Na podstawie tekstu o albumie „Flickers” proszę odpowiedzieć na poniższe pytania.
(a) W którym miesiącu i roku wydano minialbum „Bumpy”?
(b) Z jakiego miasta pochodzi formacja How How?
(c) Który album Animal Collective uznano za najlepszy album 2009 roku?

_Wybrany fragment:_
══════

How How - Flickers

How How - Flickers


Dowodzone przez gitarzystę i wokalistę Mirona Grzegorkiewicza trio How How, pozytywnie zaskoczyło słuchaczy muzyki alternatywnej, wydanym w lutym 2011 roku minialbumem "Bumpy", zawierającym cztery dziwne, niezwykle klimatyczne, elektroniczno-akustyczne utwory, stojące w całkowitej opozycji do piosenek pop.


Fani psychodelicznej, eksperymentalnej muzyki, z niecierpliwością oczekiwali ciągu dalszego. W końcu na rynku pojawił się debiutancki, pełnowymiarowy album warszawskiej formacji How How - "Flickers". Jest to jedna z najbardziej intrygujących a także jedna najtrudniejszych w odbiorze polska płyta, wydana w ostatnich latach. Pozycja zaskakuje niezwykłą wrażliwością i muzyczną wyobraźnią jej twórców oraz jest dowodem na to, że w Polsce można nagrać modną rzecz na najwyższym światowym poziomie. Warto podkreślić słowo modną – uznawany za najciekawszy zespół sceny eksperymentalnej, nowojorski Animal Collective jest jedną z najbardziej inspirujących grup ostatnich lat, a ich ósmy album album "Merriweather Post Pavilion" został uznany przez dziennikarzy takich mediów jak: Pitchfork, Slant Magazine, Sputnikmusic czy Tiny Mix Tapes za najlepszy album 2009 roku. How How śmiało można wrzucić do tego samego wora, co ich kolegów zza oceanu, aczkolwiek trzeba zauważyć, że polscy muzycy niczego nie kopiują, jedynie inspirują się ich dokonaniami.

══════

Zapisane wpisy
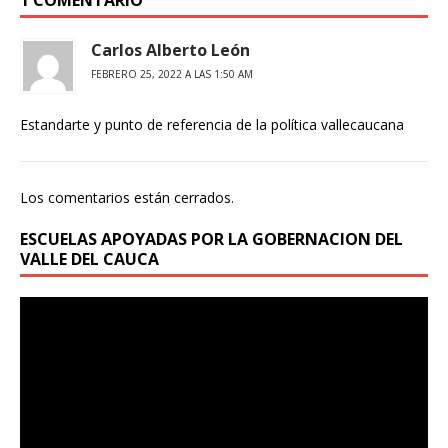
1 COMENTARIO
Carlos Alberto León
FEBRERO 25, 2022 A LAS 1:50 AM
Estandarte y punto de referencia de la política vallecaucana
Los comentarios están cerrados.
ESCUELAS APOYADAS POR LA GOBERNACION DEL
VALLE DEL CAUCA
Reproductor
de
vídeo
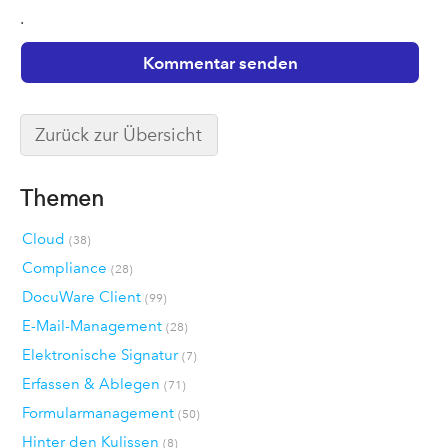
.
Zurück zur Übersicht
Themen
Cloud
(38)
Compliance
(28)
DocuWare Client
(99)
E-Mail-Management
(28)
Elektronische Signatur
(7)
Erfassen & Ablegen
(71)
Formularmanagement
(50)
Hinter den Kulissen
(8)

══════

_Rozwiązanie zadania:_
(a) W lutym 2011 roku.
(b) Z Warszawy.
(c) „Merriweather Post Pavilion”.